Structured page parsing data

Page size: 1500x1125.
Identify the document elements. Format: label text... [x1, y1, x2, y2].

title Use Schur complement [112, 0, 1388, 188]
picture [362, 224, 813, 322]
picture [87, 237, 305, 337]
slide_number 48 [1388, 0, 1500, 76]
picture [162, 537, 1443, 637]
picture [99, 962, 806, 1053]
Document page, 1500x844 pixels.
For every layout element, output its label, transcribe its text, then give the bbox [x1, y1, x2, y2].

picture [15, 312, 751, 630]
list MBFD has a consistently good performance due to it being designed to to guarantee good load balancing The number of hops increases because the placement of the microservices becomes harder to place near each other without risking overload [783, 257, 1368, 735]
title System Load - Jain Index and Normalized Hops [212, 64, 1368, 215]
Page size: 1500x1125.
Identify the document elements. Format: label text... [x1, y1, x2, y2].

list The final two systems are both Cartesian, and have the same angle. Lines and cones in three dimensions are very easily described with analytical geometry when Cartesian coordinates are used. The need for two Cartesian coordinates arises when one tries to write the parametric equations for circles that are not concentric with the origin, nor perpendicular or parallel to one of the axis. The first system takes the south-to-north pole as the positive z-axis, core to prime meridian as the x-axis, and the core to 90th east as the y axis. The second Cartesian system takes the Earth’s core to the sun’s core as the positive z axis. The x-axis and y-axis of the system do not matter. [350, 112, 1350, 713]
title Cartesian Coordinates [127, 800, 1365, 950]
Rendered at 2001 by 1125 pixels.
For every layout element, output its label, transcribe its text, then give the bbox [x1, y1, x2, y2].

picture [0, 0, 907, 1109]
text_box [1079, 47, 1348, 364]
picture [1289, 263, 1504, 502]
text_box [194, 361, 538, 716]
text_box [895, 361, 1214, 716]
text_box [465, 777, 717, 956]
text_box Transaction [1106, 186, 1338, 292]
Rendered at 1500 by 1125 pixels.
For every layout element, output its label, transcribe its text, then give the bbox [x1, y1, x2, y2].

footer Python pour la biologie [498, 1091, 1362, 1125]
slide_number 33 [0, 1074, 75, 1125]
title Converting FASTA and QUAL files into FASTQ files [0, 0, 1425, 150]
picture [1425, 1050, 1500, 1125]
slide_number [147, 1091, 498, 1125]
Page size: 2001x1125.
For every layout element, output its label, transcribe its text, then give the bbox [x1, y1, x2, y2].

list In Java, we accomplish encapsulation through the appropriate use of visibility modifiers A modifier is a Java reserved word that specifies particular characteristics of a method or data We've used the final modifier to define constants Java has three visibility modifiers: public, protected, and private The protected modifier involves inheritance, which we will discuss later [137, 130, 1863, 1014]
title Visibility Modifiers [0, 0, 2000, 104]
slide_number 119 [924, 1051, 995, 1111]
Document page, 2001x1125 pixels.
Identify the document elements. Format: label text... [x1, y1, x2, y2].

-- Task statement --
Please make an exact copy of the lines from the one holding "Rendered at 1500 by 1125 pixels." through the final line of the records above, nothing more.

-- Task output --
Rendered at 1500 by 1125 pixels.
For every layout element, output its label, transcribe its text, then give the bbox [x1, y1, x2, y2].

footer Python pour la biologie [498, 1091, 1362, 1125]
slide_number 33 [0, 1074, 75, 1125]
title Converting FASTA and QUAL files into FASTQ files [0, 0, 1425, 150]
picture [1425, 1050, 1500, 1125]
slide_number [147, 1091, 498, 1125]
Page size: 2001x1125.
For every layout element, output its label, transcribe its text, then give the bbox [x1, y1, x2, y2].

list In Java, we accomplish encapsulation through the appropriate use of visibility modifiers A modifier is a Java reserved word that specifies particular characteristics of a method or data We've used the final modifier to define constants Java has three visibility modifiers: public, protected, and private The protected modifier involves inheritance, which we will discuss later [137, 130, 1863, 1014]
title Visibility Modifiers [0, 0, 2000, 104]
slide_number 119 [924, 1051, 995, 1111]
Document page, 2001x1125 pixels.
Identify the document elements. Format: label text... [x1, y1, x2, y2].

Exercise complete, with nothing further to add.